Identification and Analysis of Candidate Genes Associated with Maize Fusarium Cob Resistance Using Next-Generation Sequencing Technology
The pressure to reduce mineral fertilization and the amount of pesticides used has become a factor limiting production growth, as has the elimination of many crop protection chemicals from the market. A key condition for this to be an effective form of protection is the use of varieties with higher levels of resistance. The most effective and fastest way to assist in the selection and control of pathogens is the conducting of genome-wide association studies.

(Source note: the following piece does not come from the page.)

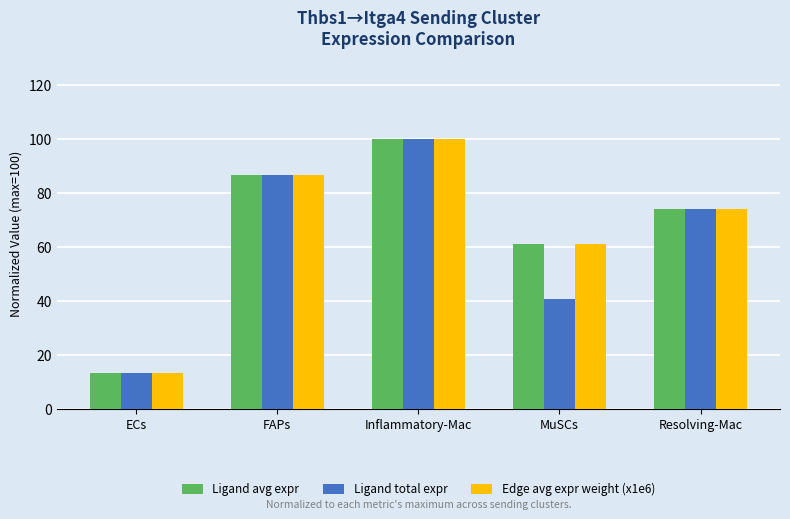

What is the label of the 3rd bar from the left?

Inflammatory-Mac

These are useful tools for identifying candidate genes, especially when combined with QTL mapping to map and validate loci for quantitative traits. The aim of this study was to identify new markers coupled to genes that determine maize plant resistance to fusarium head blight through the use of next-generation sequencing, association and physical mapping, and to optimize diagnostic procedures to identify selected molecular markers coupled to plant resistance to this fungal disease. As a result of field experiments and molecular analyses, molecular markers coupled to potential genes for resistance to maize ear fusariosis were selected. The newly selected markers were tested against reference genotypes. As a result of the analyses, it was found that two markers (11801 and 20607) out of the ten that were tested differentiated between susceptible and resistant genotypes. Marker number 11801 proved to be the most effective, with a specious product of 237 bp appearing for genotypes 1, 3, 5, 9 and 10. These genotypes were characterized by a field resistance of 4–6 on the 9° scale (1 being susceptible, 9 being resistant) and for all genotypes except 16 and 20, which were characterized by a field resistance of 9. In the next step, this marker will be tested on a wider population of extreme genotypes in order to use it for the preliminary selection of fusarium-resistant genotypes, and the phosphoenolpyruvate carboxylase kinase 1 gene coupled to it will be subjected to expression analysis.